What you will do: Lines from the one containing "pirates de télécharger des données vers leurs" to the end of the data below are to be restated exactly, with both ends included and nothing else.

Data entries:
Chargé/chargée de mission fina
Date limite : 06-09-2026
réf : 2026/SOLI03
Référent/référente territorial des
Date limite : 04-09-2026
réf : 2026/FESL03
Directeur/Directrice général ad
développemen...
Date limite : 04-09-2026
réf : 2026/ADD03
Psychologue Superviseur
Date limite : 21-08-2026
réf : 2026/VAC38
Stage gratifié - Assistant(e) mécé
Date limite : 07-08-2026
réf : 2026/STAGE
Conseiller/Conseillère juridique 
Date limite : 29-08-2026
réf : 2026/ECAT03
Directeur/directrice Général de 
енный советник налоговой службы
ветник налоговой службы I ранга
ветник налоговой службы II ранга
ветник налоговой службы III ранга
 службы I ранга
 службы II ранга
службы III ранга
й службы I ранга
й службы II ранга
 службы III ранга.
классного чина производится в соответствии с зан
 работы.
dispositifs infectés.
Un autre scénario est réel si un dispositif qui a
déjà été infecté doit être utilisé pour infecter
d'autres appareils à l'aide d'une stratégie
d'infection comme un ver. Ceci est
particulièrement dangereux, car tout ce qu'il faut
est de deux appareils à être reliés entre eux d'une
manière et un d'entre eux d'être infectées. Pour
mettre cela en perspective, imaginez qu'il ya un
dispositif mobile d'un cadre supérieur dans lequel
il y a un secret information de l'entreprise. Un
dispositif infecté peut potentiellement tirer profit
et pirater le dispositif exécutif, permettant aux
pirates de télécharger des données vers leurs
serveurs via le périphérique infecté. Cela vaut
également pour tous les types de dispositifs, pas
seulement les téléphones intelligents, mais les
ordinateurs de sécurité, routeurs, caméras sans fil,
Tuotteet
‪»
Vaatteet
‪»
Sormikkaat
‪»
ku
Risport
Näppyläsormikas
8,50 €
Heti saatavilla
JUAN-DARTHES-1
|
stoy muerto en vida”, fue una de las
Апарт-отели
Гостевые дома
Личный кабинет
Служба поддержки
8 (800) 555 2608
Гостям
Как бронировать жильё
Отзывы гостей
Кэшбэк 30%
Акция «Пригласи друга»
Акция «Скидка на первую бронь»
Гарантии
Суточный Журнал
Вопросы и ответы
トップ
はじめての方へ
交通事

Response to the task:
pirates de télécharger des données vers leurs
serveurs via le périphérique infecté. Cela vaut
également pour tous les types de dispositifs, pas
seulement les téléphones intelligents, mais les
ordinateurs de sécurité, routeurs, caméras sans fil,
Tuotteet
‪»
Vaatteet
‪»
Sormikkaat
‪»
ku
Risport
Näppyläsormikas
8,50 €
Heti saatavilla
JUAN-DARTHES-1
|
stoy muerto en vida”, fue una de las
Апарт-отели
Гостевые дома
Личный кабинет
Служба поддержки
8 (800) 555 2608
Гостям
Как бронировать жильё
Отзывы гостей
Кэшбэк 30%
Акция «Пригласи друга»
Акция «Скидка на первую бронь»
Гарантии
Суточный Журнал
Вопросы и ответы
トップ
はじめての方へ
交通事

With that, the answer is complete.